Онъ былъ русскій человѣкъ до глубины души. На свое торжество на пушкинскомъ праздникѣ онъ смотрѣлъ не столько съ личной точки зрѣнія, сколько съ точки зрѣнія тѣхъ началъ, которымъ онъ служилъ. «Мы побѣдили», говорилъ онъ, обращаясь къ своимъ единомышленникамъ, такимъ же общинникамъ и соборникамъ, какъ и онъ. Въ Тургеневѣ онъ видѣлъ представителя западноевропейскихъ началъ и наканунѣ произнесенія рѣчи своей очень безпокоился на счетъ того, какъ будетъ принята эта рѣчь, столь противоположная взглядамъ Тургенева, такъ прекрасно принятымъ публикою. Это былъ турниръ не только двухъ литературныхъ репутацій, но и двухъ воззрѣній политическихъ. Западническая партія какъ-то «оттирала» Достоевскаго, не давала ему ходу. На литературномъ обѣдѣ, предшествовавшемъ засѣданію общества, гдѣ Достоевскій выступилъ съ своей рѣчью, ему даже не дали предложить какого нибудь спеціальнаго тоста (эти тосты были заранѣе распредѣлены), если не считать предложенія — произнести тостъ за педагоговъ, объяснявшихъ Пушкина. Достоевскій отъ него отказался, справедливо возмущаясь такимъ тостомъ: педагоги только обирали Пушкина, или повторяли о немъ, какъ попугаи, радикально-отрицательные взгляды модныхъ критиковъ. Борьба этихъ двухъ «политическихъ» воззрѣній была очень замѣчена всѣми, она дала и особую привлекательность празднику, особую жизнь ему и выпуклость, хотя, кажется, никто не сказалъ объ этомъ въ печати. Тургеневъ и Достоевскій олицетворяли эти партіи и могли убѣдиться оба, что и та и другая партія имѣетъ на своей сторонѣ многочисленныхъ поклонниковъ и что въ будущемъ борьба между ними, и борьба серьезная и упорная, рѣшительно неизбѣжна. При первой же возможности, при первомъ осуществленіи такихъ учрежденій, которыя вызовутъ на арену общественныя силы, обѣ партіи жестоко схватятся между собою. Оба писателя дожили до тѣхъ дней, когда общество привѣтствовало въ нихъ не только большія литературныя заслуги, но и нѣкоторое политическое представительство. Это былъ столько же политическій, какъ и литературный праздникъ, и въ засѣданіяхъ литературы и общества въ залѣ дворянскаго собранія слышалась горячая политическая страсть, страсть парламентскихъ засѣданій…

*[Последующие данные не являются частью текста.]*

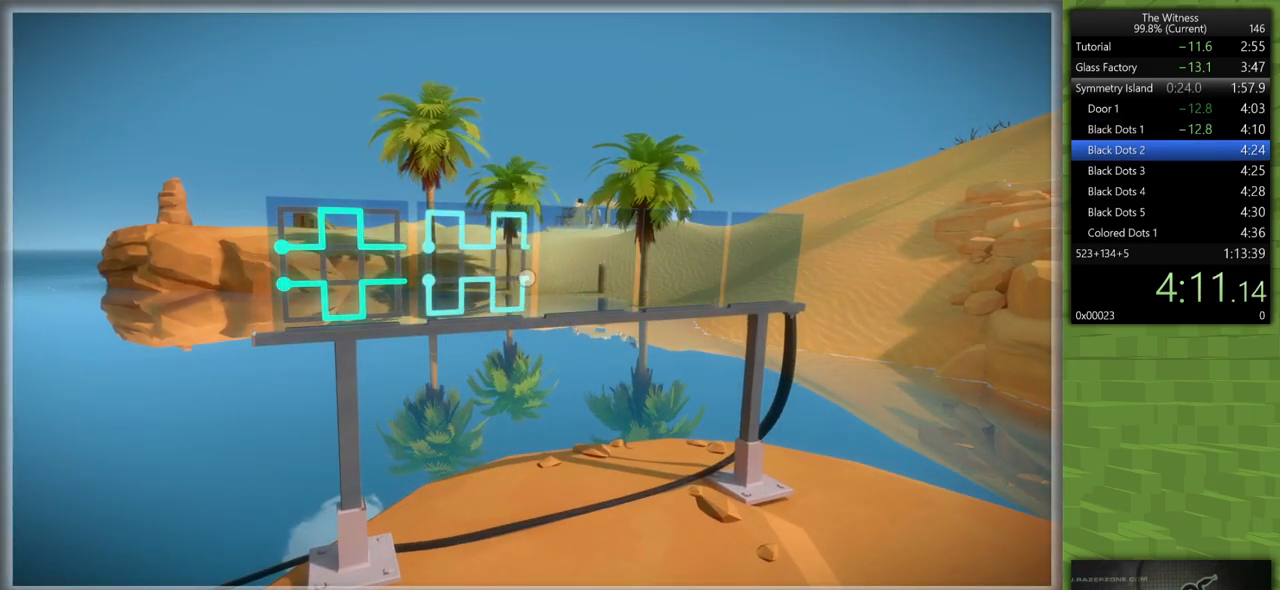
{"keys": [], "mouse": [], "events": [[17, "mouse_left", "down"], [150, "mouse_left", "up"], [250, "mouse_left", "down"], [383, "mouse_left", "up"]]}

На этомъ мы заканчиваемъ. Скорбныя черты почившаго писателя, быть можетъ, доскажутъ за насъ что нибудь читателю. Въ гравюрѣ онѣ вышли не такъ рельефно, какъ въ превосходномъ портретѣ, написанномъ съ покойнаго И. Н. Крамскимъ, нашимъ извѣстнымъ художникомъ: съ портрета этого снята фотографія и переведена на доску, на которой вырѣзана гравюра для нашего журнала. Увѣдомленный о смерти Ѳ. М. Достоевскаго на другой день рано утромъ однимъ изъ пріятелей послѣдняго, Крамской тотчасъ же отправился на квартиру покойнаго, устроилъ тамъ подмостки и въ нѣсколько часовъ написалъ карандашемъ и тушью портретъ, одно изъ лучшихъ своихъ произведеній. Сходство этого портрета поразительное. Попытки фотографовъ снять портретъ съ покойнаго въ маленькой комнаткѣ, при слабомъ свѣтѣ и при томъ, по необходимости, въ профиль, совершенно не удались. Оригиналъ портрета Крамской просилъ вдову покойнаго принять отъ него, какъ слабый даръ за тѣ часы наслажденія, которые доставили художнику произведенія Достоевскаго.